This is Laura.
Her drink is a chai latte.
Laura was a fellow contributor to The Joyful Life Magazine when I met her. I really responded to her natural, unassuming prose, and I knew she was someone I was meant to be friends with. Our sweet mutual friend, Vicki, gathered four of us together on a bicoastal Zoom, and we took our friendship from there.
As for the topic of this Sips & Scripts, Laura just released her first book! The Missing Moved In: A Grief Journey hit the proverbial shelves on March 22nd of this year.
It’s strange to say a book about heart-wrenching loss is a “good read,” but honestly, when it comes to The Missing Moved In, it’s true. Laura’s writing feels effortless, and she weaves together memories and grief experiences with the skill of a veteran writer. Everyone will lose someone they love, and I hope they have a copy of this book when they do
So once again on Zoom (though we will meet someday in person!), Laura and I chatted for an hour about the origin of the book and her hopes for it.

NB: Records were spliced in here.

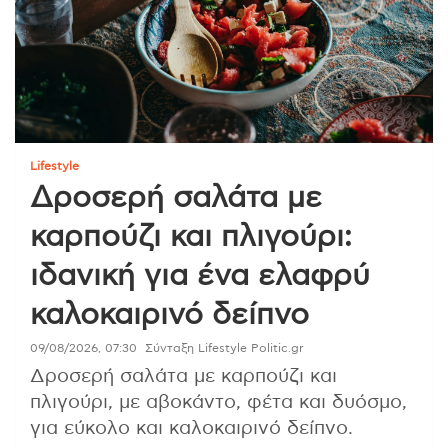
Lifestyle
Δροσερή σαλάτα με
καρπούζι και πλιγούρι:
ιδανική για ένα ελαφρύ
καλοκαιρινό δείπνο
09/08/2026, 07:30
Σύνταξη Lifestyle Politic.gr
Δροσερή σαλάτα με καρπούζι και
πλιγούρι, με αβοκάντο, φέτα και δυόσμο,
για εύκολο και καλοκαιρινό δείπνο.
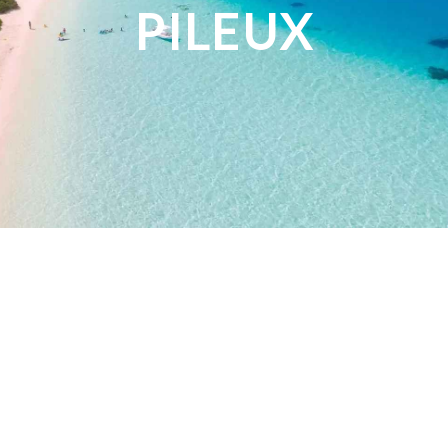
PILEUX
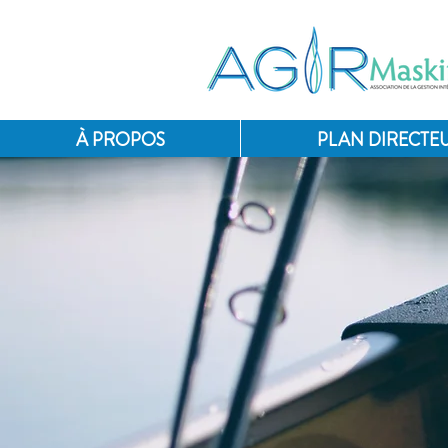
À PROPOS
PLAN DIRECTEU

LAURA DIDN’T ALWAYS CONSIDER HERSELF A WRITER
“I always journaled, but I never considered myself a writer. That was until I read Ann Voskamp’s seminal work, One Thousand Gifts. Ann writes in a way in which her prose feels like it’s equal parts poetry. I thought, wait— writing like this is a thing? I can write like that.
That kind of writing permission coupled with my father’s passing is how the book came to be. When you get to a point of having intense grief, there has to be a channel for it. I decided to write. I would put my observations into Facebook posts or blog posts. I think I just needed witnesses to my pain.

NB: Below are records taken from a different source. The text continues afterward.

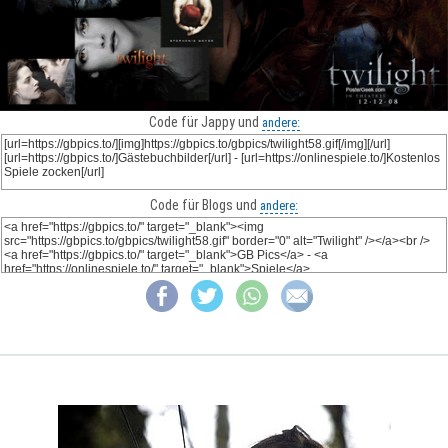
Code für Jappy und
andere:
Code für Blogs und
andere:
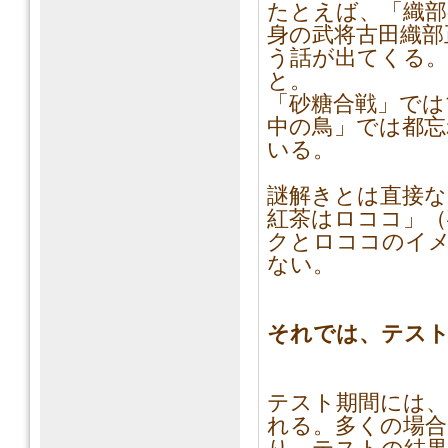
たとえば、「織部
身の武将古田織部
う話が出てくる。
と。
「砂糖合戦」では
中の鳥」では都
いる。
謎解きとは直接
紅茶はロココ」（
クとロココのイ
ない。
それでは、テスト
テスト期間には、
れる。多くの場合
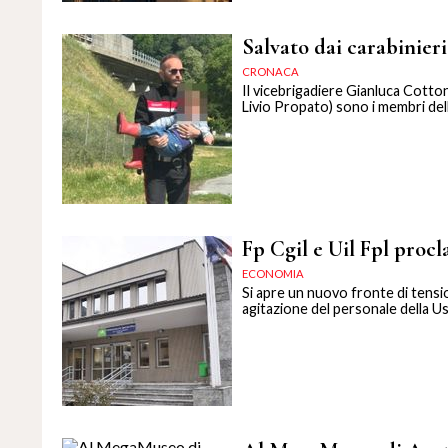
Salvato dai carabinier
CRONACA
Il vicebrigadiere Gianluca Cotton
Livio Propato) sono i membri dell
Fp Cgil e Uil Fpl procl
ECONOMIA
Si apre un nuovo fronte di tensio
agitazione del personale della U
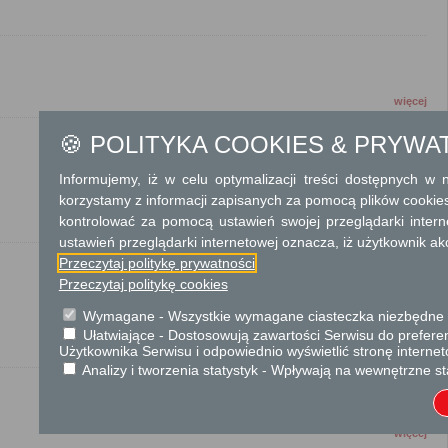
więcej
🍪 POLITYKA COOKIES & PRYWA
Informujemy, iż w celu optymalizacji treści dostępnych w
więcej
korzystamy z informacji zapisanych za pomocą plików cookie
kontrolować za pomocą ustawień swojej przeglądarki inter
ustawień przeglądarki internetowej oznacza, iż użytkownik ak
Przeczytaj politykę prywatności
Przeczytaj politykę cookies
więcej
Wymagane - Wszystkie wymagane ciasteczka niezbędne do
Ułatwiające - Dostosowują zawartości Serwisu do preferen
Użytkownika Serwisu i odpowiednio wyświetlić stronę interne
Analizy i tworzenia statystyk - Wpływają na wewnętrzne st
więcej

People responded to my posts. They had been through something similar. And grief is just so deeply lonely, that it was wonderful to have other people affirm what I was feeling.”
HOW THE BOOK CAME TO BE
“The book came to be via trauma. Truly, trauma. I lived through a season of losing my beloved father while also giving birth to a baby and becoming a military wife. So this book is a collection of observations about what I was experiencing during difficult times of change. But in writing about the loss of my father, this book is an offering of love to him.
This book is also an exploration of difficult questions. In life, we experience a lack of answers, but still asking the questions can be valuable.
This book wasn’t written from a particularly healthy place, but it’s honest. I was truly going through all of these raw experiences and feelings when I wrote it, and so it’s not necessarily an exact representation of who I am now. It is, however, authentic to that season.
My book is almost like a catalog of all of the different emotions that come with grief. We’re told that grief progresses through stages: denial, anger, bargaining, depression, acceptance. For me, and I would say for most grieving people, it wasn’t linear. My experience was that my feelings were like the staircases at Hogwarts— constantly moving and shifting even after you thought you could count on them.
Although it can be violent and all-consuming at first, grief is something that you do learn how to carry. It becomes a part of who you are.”
GRIEF AS A CHARACTER
“Grief is a prominent character in this book whom I call ‘The Missing.’ This is how I was able to frame my grieving experience. I would use phrases like ‘The Missing is really close today’ or ‘I haven’t had a visit from The Missing in awhile.’
My relationship with ‘The Missing’ is rather complicated. I wanted to get rid of the grief, but I also wanted to keep it close because it connected me with my father, the one I lost. Grief and love are made of the same thing.”
CHRISTIANS AND DEATH
“I think Christians especially have a complicated relationship with death. Our whole faith is built on conquering death. Jesus conquered death, and we can be with him in heaven. All of this is true, but I also believe in the healing power of lament.
Jesus hated death as much as we do. When Lazarus died, Jesus had a visceral reaction, we know ‘he wept’ (John 11.35). Even though Jesus knew that he had the power to bring Lazarus back, grief still struck him. Jesus, our eternal model, is letting us know it’s okay to hate death. And if you’ve read the Psalms you know that we have full permission to feel the extent of our grief feelings no matter how ugly or deep they are.”
WHO WOULD BENEFIT FROM THIS BOOK?
“People in grief want to be reassured that they are not alone. They want to know they can feel these deep hurts and that it does get better with time and intention.
If you are grieving, do not read this book until you are ready to feel. While my book does contain hope, I also do not hold back in describing some of the things I saw and experienced. Sometimes, grieved individuals are in survival mode and aren’t ready to dive into the difficult emotions fully.
If people take nothing else away from my book, I want them to know they are seen, and they are loved, and it’s okay to not be okay.”
ADDIE’S CLOSING REMARKS
Reader, the deep void you feel for that person that you’ve lost? Yeah, Laura’s with you. Her book will make you nod your head in agreement, cry empathetic tears (the scene in the recliner!), and laugh when she flexes her wit muscle.